Activity
Retype the material below exactly, from its first line through the line with "context and reflect"; the pictures stay out.

BEGIN

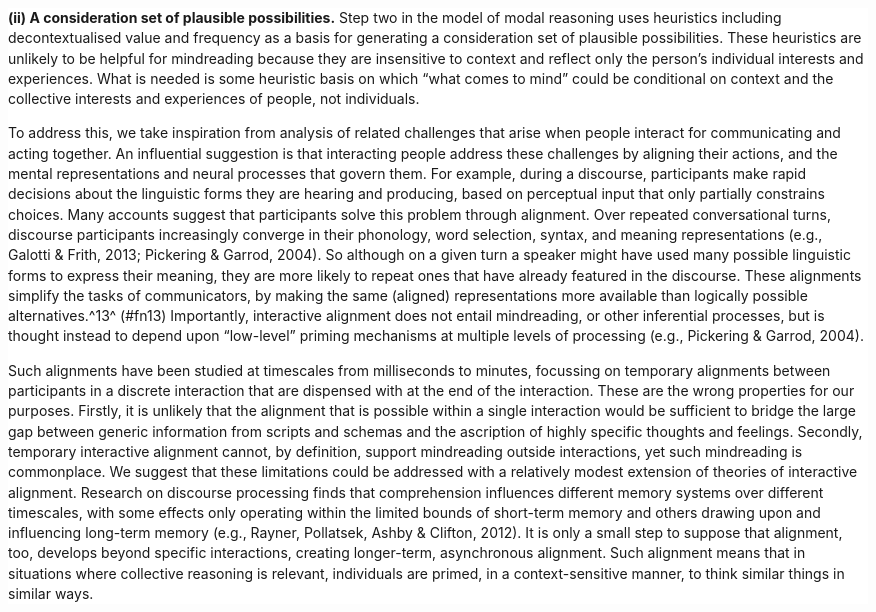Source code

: **(ii) A consideration set of plausible possibilities.**
Step two in the model of modal reasoning uses heuristics including
decontextualised value and frequency as a basis for generating a
consideration set of plausible possibilities. These heuristics are
unlikely to be helpful for mindreading because they are insensitive to
context and reflect only the person’s individual interests and
experiences. What is needed is some heuristic basis on which “what comes
to mind” could be conditional on context and the collective interests
and experiences of people, not individuals.

To address this, we take inspiration from analysis of related
challenges that arise when people interact for communicating and acting
together. An influential suggestion is that interacting people address
these challenges by aligning their actions, and the mental
representations and neural processes that govern them. For example,
during a discourse, participants make rapid decisions about the
linguistic forms they are hearing and producing, based on perceptual
input that only partially constrains choices. Many accounts suggest that
participants solve this problem through alignment. Over repeated
conversational turns, discourse participants increasingly converge in
their phonology, word selection, syntax, and meaning representations
(e.g., Galotti & Frith, 2013; Pickering & Garrod, 2004). So
although on a given turn a speaker might have used many possible
linguistic forms to express their meaning, they are more likely to
repeat ones that have already featured in the discourse. These
alignments simplify the tasks of communicators, by making the same
(aligned) representations more available than logically possible
alternatives.^13^ (#fn13) Importantly, interactive alignment
does not entail mindreading, or other inferential processes, but is
thought instead to depend upon “low-level” priming mechanisms at
multiple levels of processing (e.g., Pickering & Garrod, 2004).

Such alignments have been studied at timescales from milliseconds to
minutes, focussing on temporary alignments between participants in a
discrete interaction that are dispensed with at the end of the
interaction. These are the wrong properties for our purposes. Firstly,
it is unlikely that the alignment that is possible within a single
interaction would be sufficient to bridge the large gap between generic
information from scripts and schemas and the ascription of highly
specific thoughts and feelings. Secondly, temporary interactive
alignment cannot, by definition, support mindreading outside
interactions, yet such mindreading is commonplace. We suggest that these
limitations could be addressed with a relatively modest extension of
theories of interactive alignment. Research on discourse processing
finds that comprehension influences different memory systems over
different timescales, with some effects only operating within the
limited bounds of short-term memory and others drawing upon and
influencing long-term memory (e.g., Rayner, Pollatsek, Ashby &
Clifton, 2012). It is only a small step to suppose that alignment, too,
develops beyond specific interactions, creating longer-term,
asynchronous alignment. Such alignment means that in situations where
collective reasoning is relevant, individuals are primed, in a
context-sensitive manner, to think similar things in similar ways.
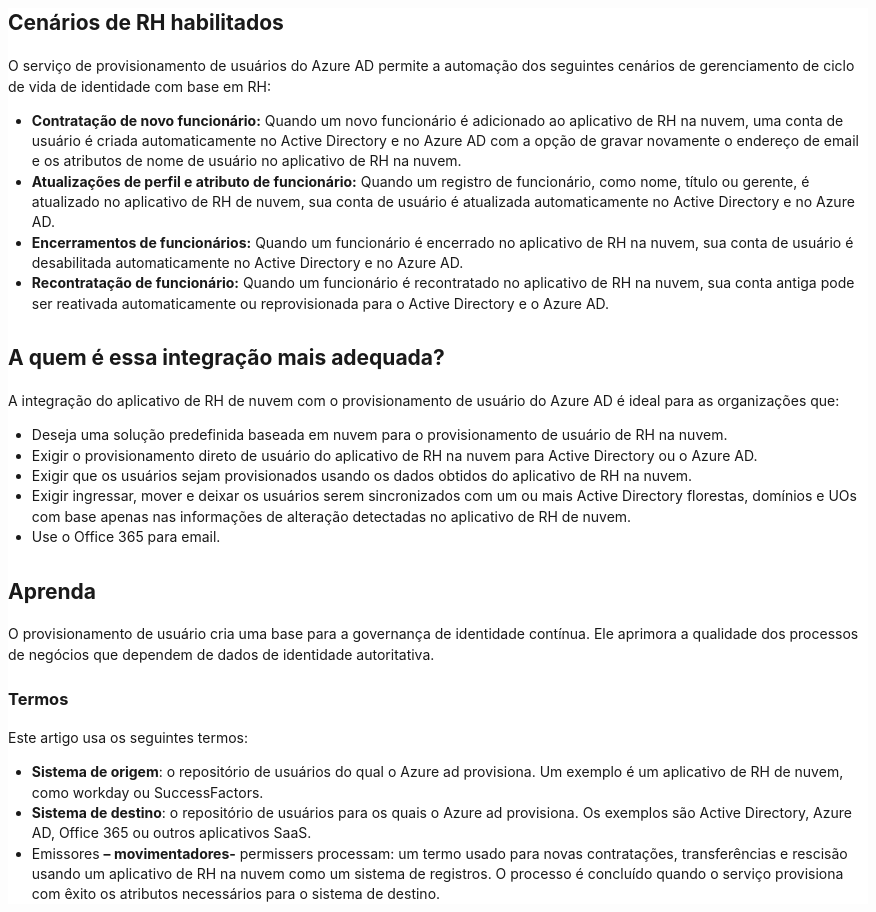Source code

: ## <a name="enabled-hr-scenarios"></a>Cenários de RH habilitados

O serviço de provisionamento de usuários do Azure AD permite a automação dos seguintes cenários de gerenciamento de ciclo de vida de identidade com base em RH:

- **Contratação de novo funcionário:** Quando um novo funcionário é adicionado ao aplicativo de RH na nuvem, uma conta de usuário é criada automaticamente no Active Directory e no Azure AD com a opção de gravar novamente o endereço de email e os atributos de nome de usuário no aplicativo de RH na nuvem.
- **Atualizações de perfil e atributo de funcionário:** Quando um registro de funcionário, como nome, título ou gerente, é atualizado no aplicativo de RH de nuvem, sua conta de usuário é atualizada automaticamente no Active Directory e no Azure AD.
- **Encerramentos de funcionários:** Quando um funcionário é encerrado no aplicativo de RH na nuvem, sua conta de usuário é desabilitada automaticamente no Active Directory e no Azure AD.
- **Recontratação de funcionário:** Quando um funcionário é recontratado no aplicativo de RH na nuvem, sua conta antiga pode ser reativada automaticamente ou reprovisionada para o Active Directory e o Azure AD.

## <a name="who-is-this-integration-best-suited-for"></a>A quem é essa integração mais adequada?

A integração do aplicativo de RH de nuvem com o provisionamento de usuário do Azure AD é ideal para as organizações que:

- Deseja uma solução predefinida baseada em nuvem para o provisionamento de usuário de RH na nuvem.
- Exigir o provisionamento direto de usuário do aplicativo de RH na nuvem para Active Directory ou o Azure AD.
- Exigir que os usuários sejam provisionados usando os dados obtidos do aplicativo de RH na nuvem.
- Exigir ingressar, mover e deixar os usuários serem sincronizados com um ou mais Active Directory florestas, domínios e UOs com base apenas nas informações de alteração detectadas no aplicativo de RH de nuvem.
- Use o Office 365 para email.

## <a name="learn"></a>Aprenda

O provisionamento de usuário cria uma base para a governança de identidade contínua. Ele aprimora a qualidade dos processos de negócios que dependem de dados de identidade autoritativa.

### <a name="terms"></a>Termos

Este artigo usa os seguintes termos:

- **Sistema de origem**: o repositório de usuários do qual o Azure ad provisiona. Um exemplo é um aplicativo de RH de nuvem, como workday ou SuccessFactors.
- **Sistema de destino**: o repositório de usuários para os quais o Azure ad provisiona. Os exemplos são Active Directory, Azure AD, Office 365 ou outros aplicativos SaaS.
- Emissores **– movimentadores-** permissers processam: um termo usado para novas contratações, transferências e rescisão usando um aplicativo de RH na nuvem como um sistema de registros. O processo é concluído quando o serviço provisiona com êxito os atributos necessários para o sistema de destino.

END

Written solution
Source code

: **(ii) A consideration set of plausible possibilities.**
Step two in the model of modal reasoning uses heuristics including
decontextualised value and frequency as a basis for generating a
consideration set of plausible possibilities. These heuristics are
unlikely to be helpful for mindreading because they are insensitive to
context and reflect only the person’s individual interests and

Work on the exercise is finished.